- Stored items
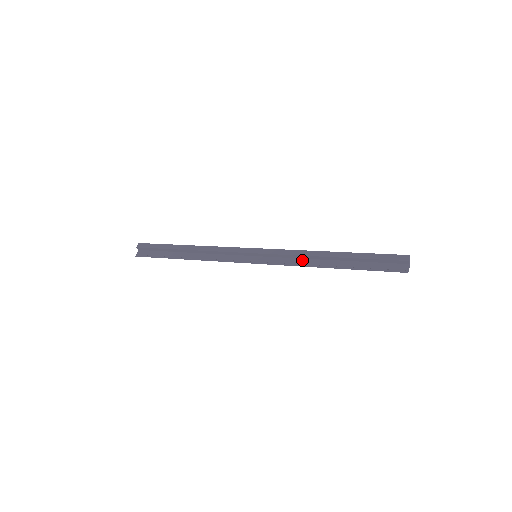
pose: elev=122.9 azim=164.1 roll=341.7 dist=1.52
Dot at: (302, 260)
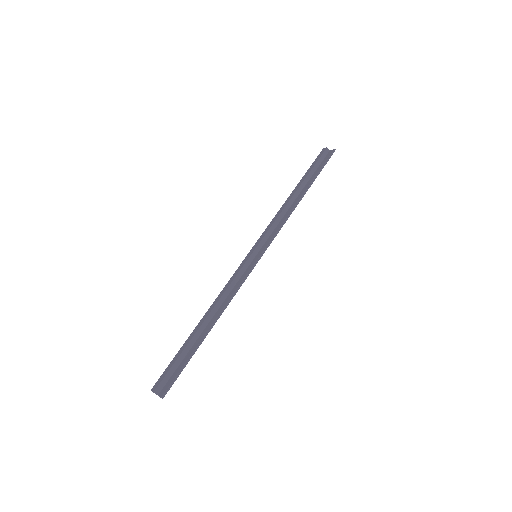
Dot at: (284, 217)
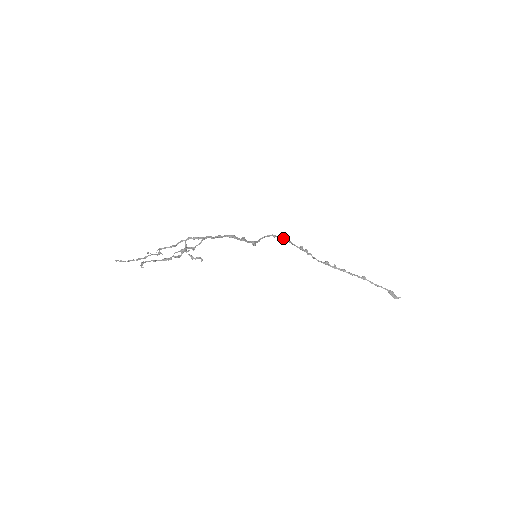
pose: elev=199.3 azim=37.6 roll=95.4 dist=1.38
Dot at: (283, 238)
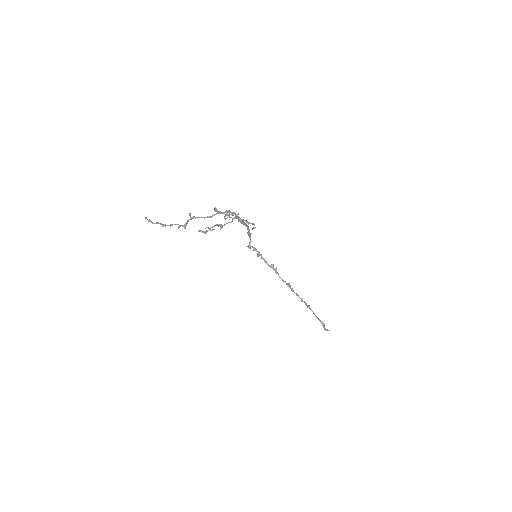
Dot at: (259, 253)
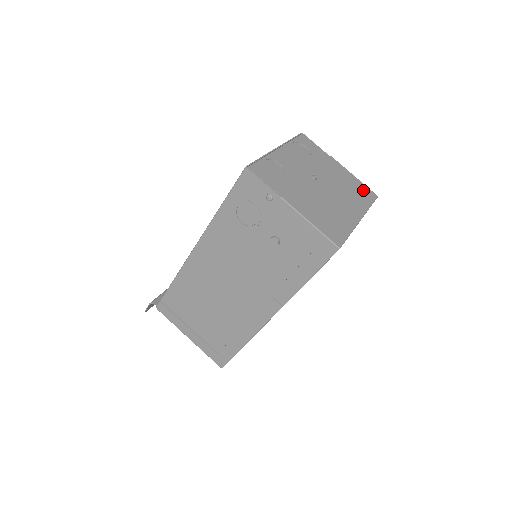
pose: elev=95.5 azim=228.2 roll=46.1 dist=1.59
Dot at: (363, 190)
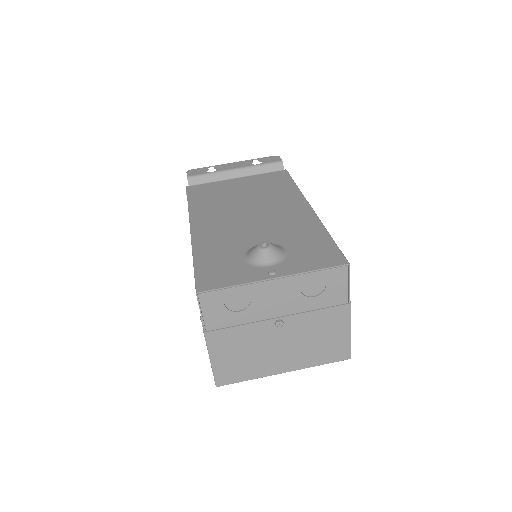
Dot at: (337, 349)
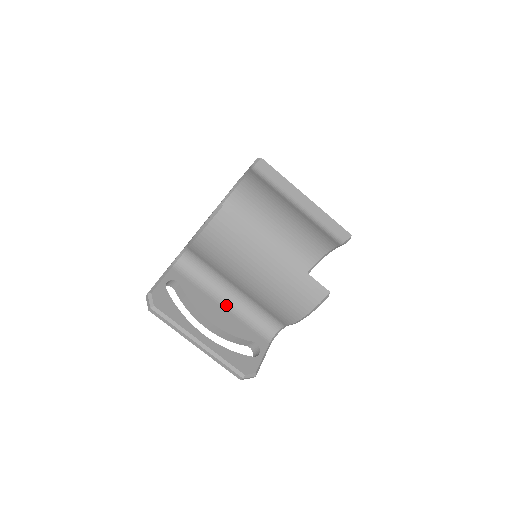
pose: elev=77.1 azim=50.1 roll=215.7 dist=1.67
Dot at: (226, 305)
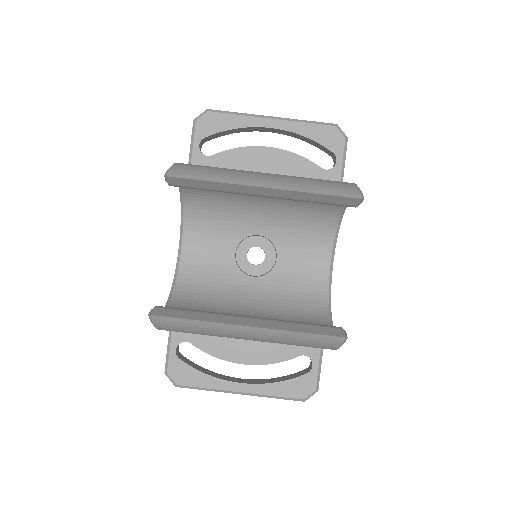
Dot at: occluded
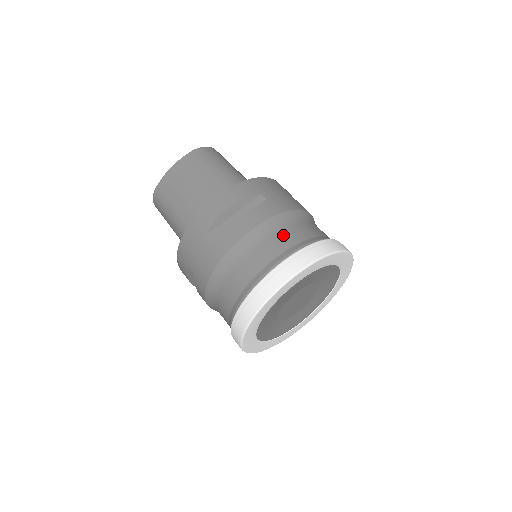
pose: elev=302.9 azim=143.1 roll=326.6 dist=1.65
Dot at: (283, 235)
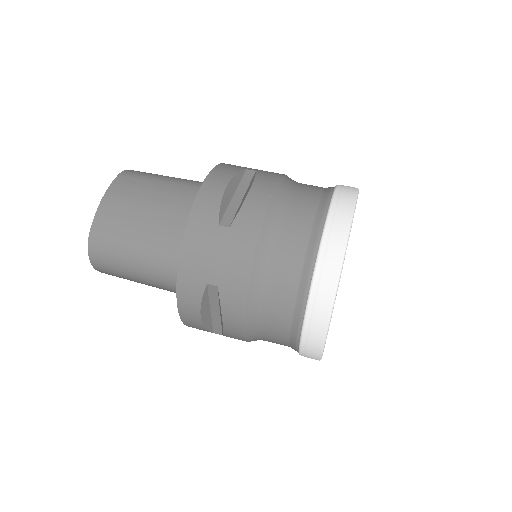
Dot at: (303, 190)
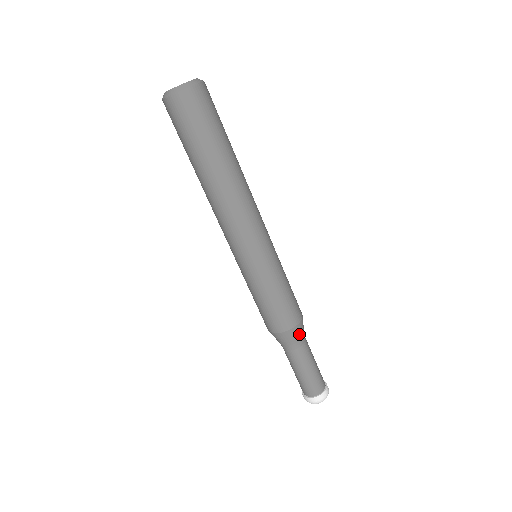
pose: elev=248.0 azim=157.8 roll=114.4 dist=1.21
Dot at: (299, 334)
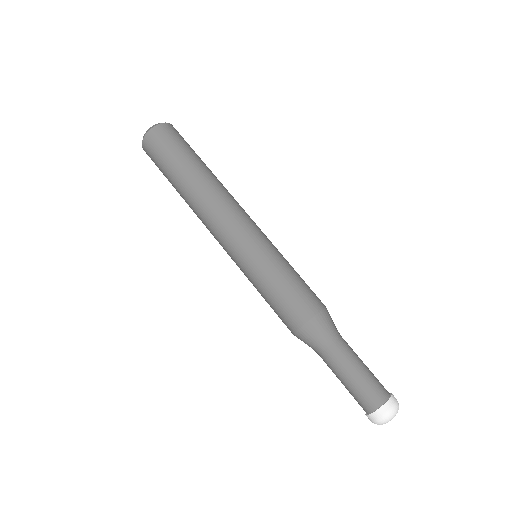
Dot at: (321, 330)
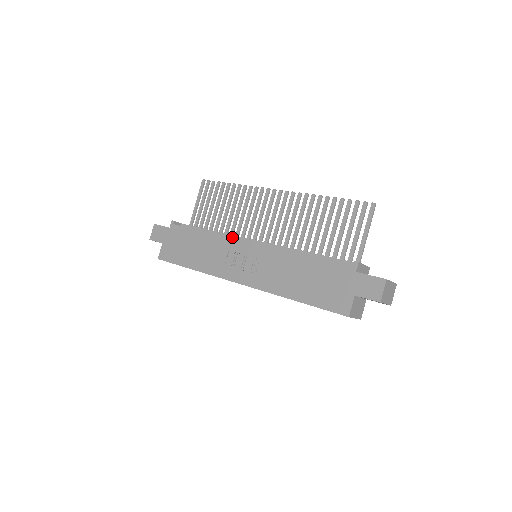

--

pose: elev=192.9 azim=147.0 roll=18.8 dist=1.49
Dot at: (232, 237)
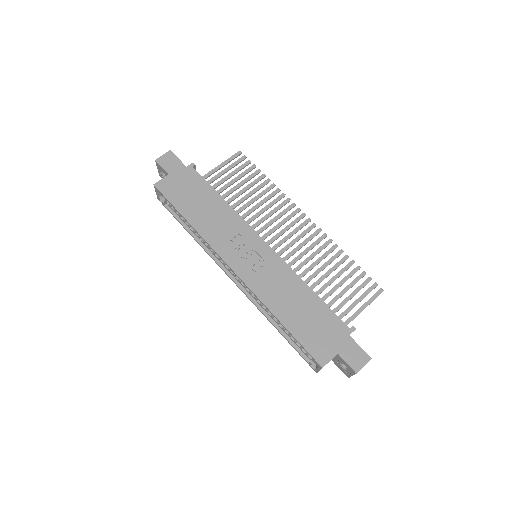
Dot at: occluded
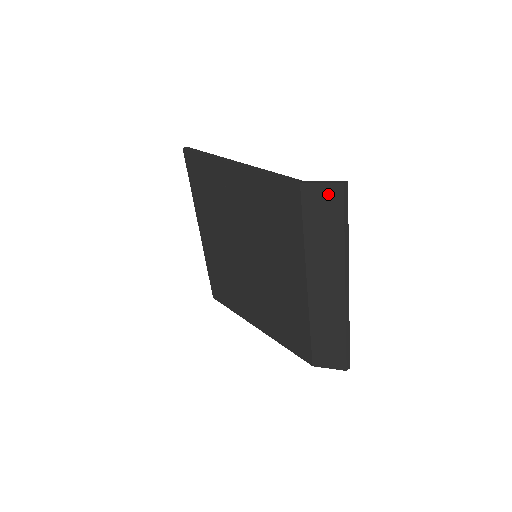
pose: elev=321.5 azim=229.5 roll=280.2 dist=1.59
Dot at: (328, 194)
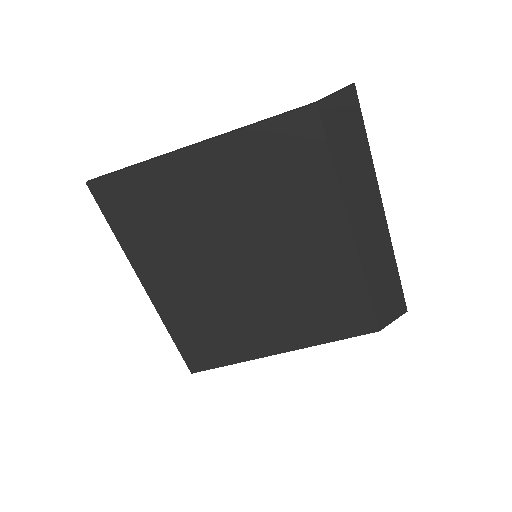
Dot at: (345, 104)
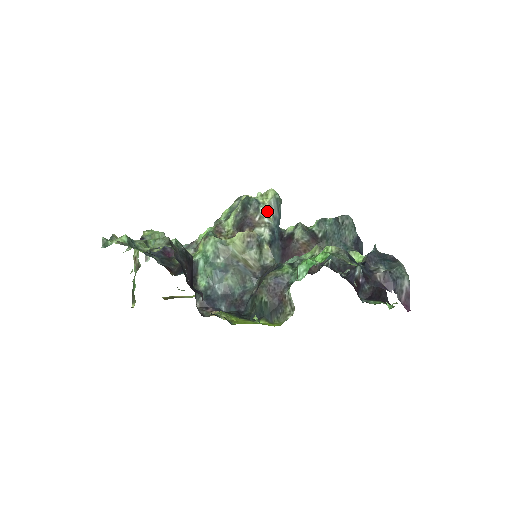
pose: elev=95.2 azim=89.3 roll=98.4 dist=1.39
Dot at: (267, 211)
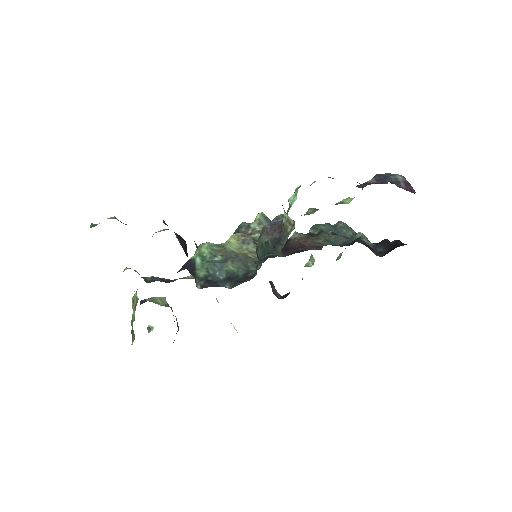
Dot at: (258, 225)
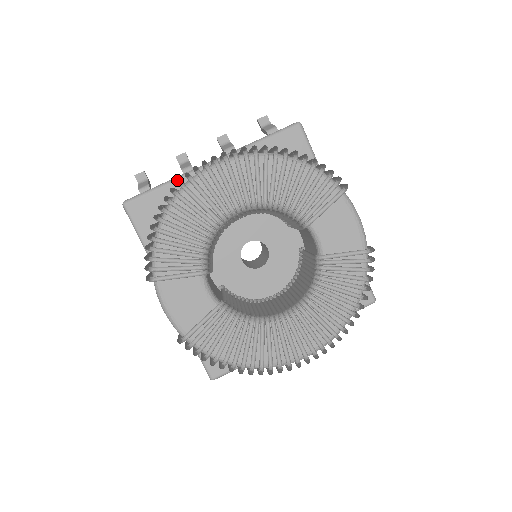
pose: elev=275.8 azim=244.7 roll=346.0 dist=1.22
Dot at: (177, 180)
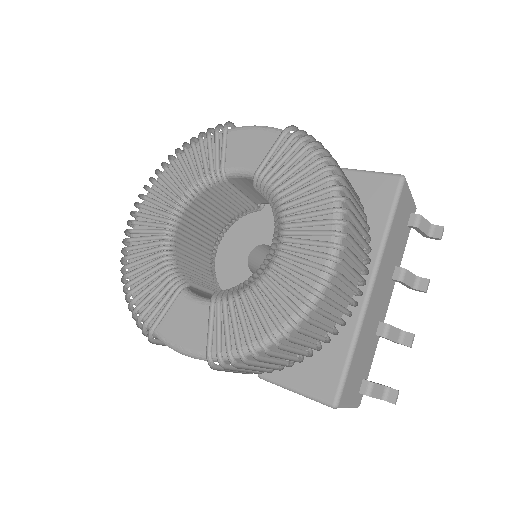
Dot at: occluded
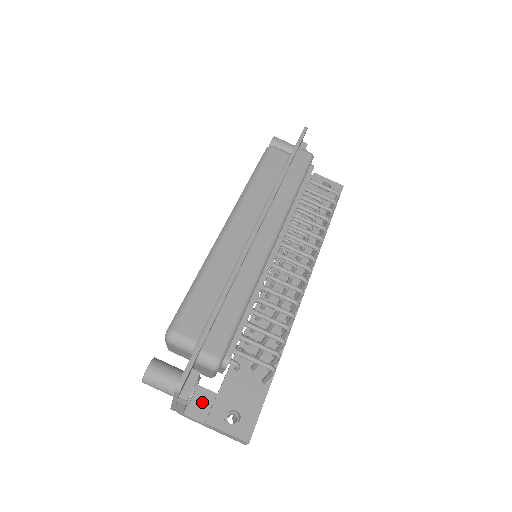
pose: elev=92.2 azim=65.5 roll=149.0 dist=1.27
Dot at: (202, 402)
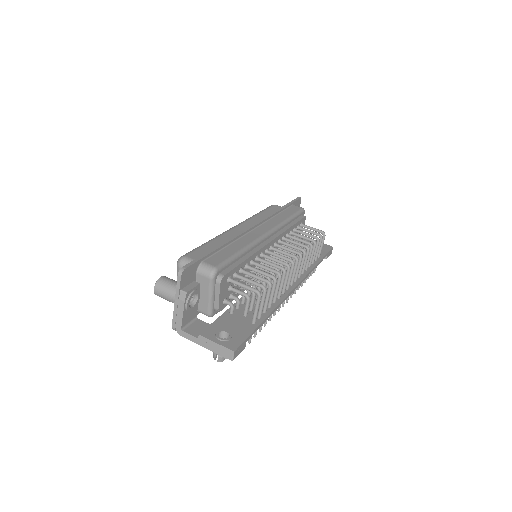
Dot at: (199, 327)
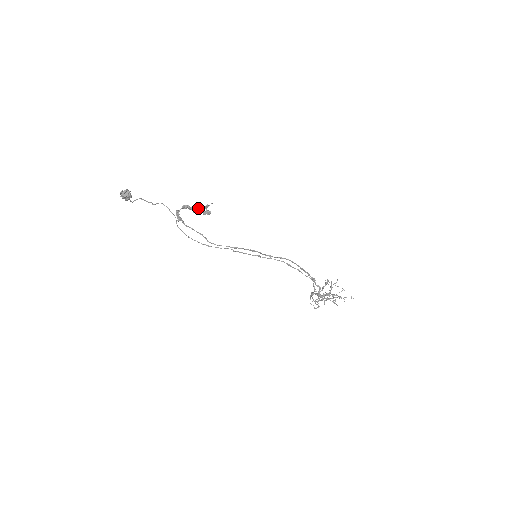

- WHAT THE EXERCISE ASKS
Rewrite the material from the line with "pose: elev=122.9 azim=164.1" to the line with "Dot at: (321, 330)", substituting "camera" for "pose" and changing nothing else. Leave the pictures out.

- WRITTEN ANSWER
camera: elev=122.9 azim=164.1 roll=341.7 dist=1.52
Dot at: (302, 260)
Dot at: (284, 217)
camera: elev=199.3 azim=37.6 roll=95.4 dist=1.38
Dot at: (283, 238)
Dot at: (259, 253)
camera: elev=95.5 azim=228.2 roll=46.1 dist=1.59
Dot at: (363, 190)
Dot at: (337, 349)
camera: elev=77.1 azim=50.1 roll=215.7 dist=1.67
Dot at: (226, 305)
Dot at: occluded
camera: elev=302.9 azim=143.1 roll=326.6 dist=1.65
Dot at: (283, 235)
Dot at: (303, 190)
camera: elev=248.0 azim=157.8 roll=114.4 dist=1.21
Dot at: (299, 334)
Dot at: (321, 330)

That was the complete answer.